L = [name for (name, a, e, t) in Asteroids
     if abs(a - 1) < 0.2 and e < 0.5]
print(L)


['Cerberus', 'Aten', 'Bacchus', 'Ra-Shalom', 'Hathor', 'Khufu']

Here is how we could create a dictionary from the list


In [74]:
D = dict([(name, (a, e, t)) for (name, a, e, t) in Asteroids])
print(D['Eros'])
print(D['Amor'])


(1.457916888347732, 0.2226769029627053, 'AMO')
(1.918987277620309, 0.4354863345648127, 'AMO')

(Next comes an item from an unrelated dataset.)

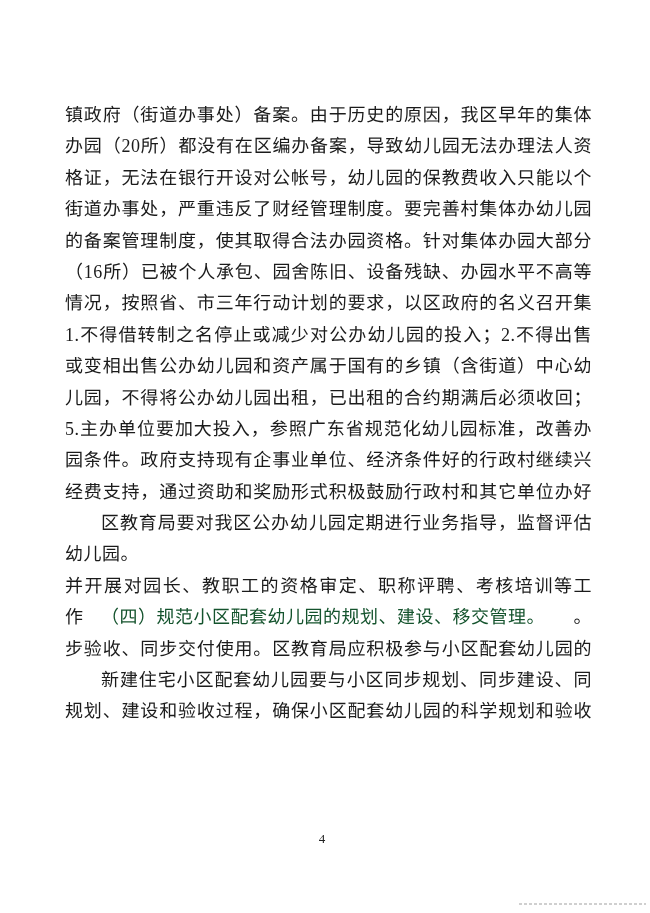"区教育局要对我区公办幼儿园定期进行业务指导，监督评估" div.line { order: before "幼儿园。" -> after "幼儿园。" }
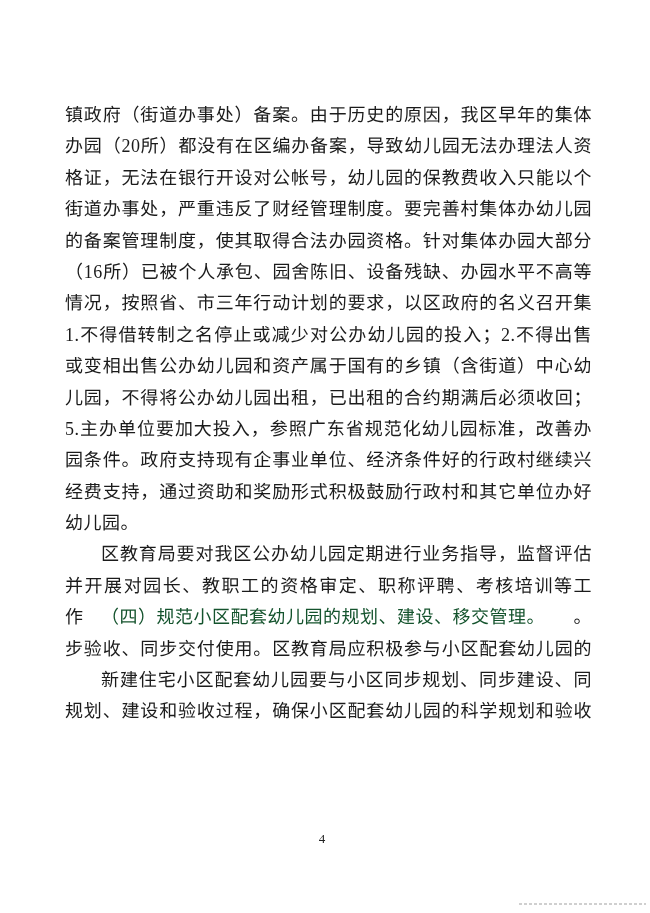"规划、建设和验收过程，确保小区配套幼儿园的科学规划和验收" div.line { text: 确保小区配套幼儿园的科学规划和验收 -> 区教育局应积极参与小区配套幼儿园的 }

Breakout #2: Sorting Asteroids

Using the above Asteroid list,

  • print the list sorted in alphabetical order by asteroid name (hint: how does sorting handle a list of tuples?)
  • print the list sorted by semi-major axis
  • print the list sorted by name, but replace the class code with the class name

The output should be formatted like this:

Asteroid name    a (AU)    e        class
-----------------------------------------
Eros             1.4578    0.2226   Amor
Albert           2.6292    0.5518   Amor
.
.
.

Bonus points if you can get the columns to line up nicely!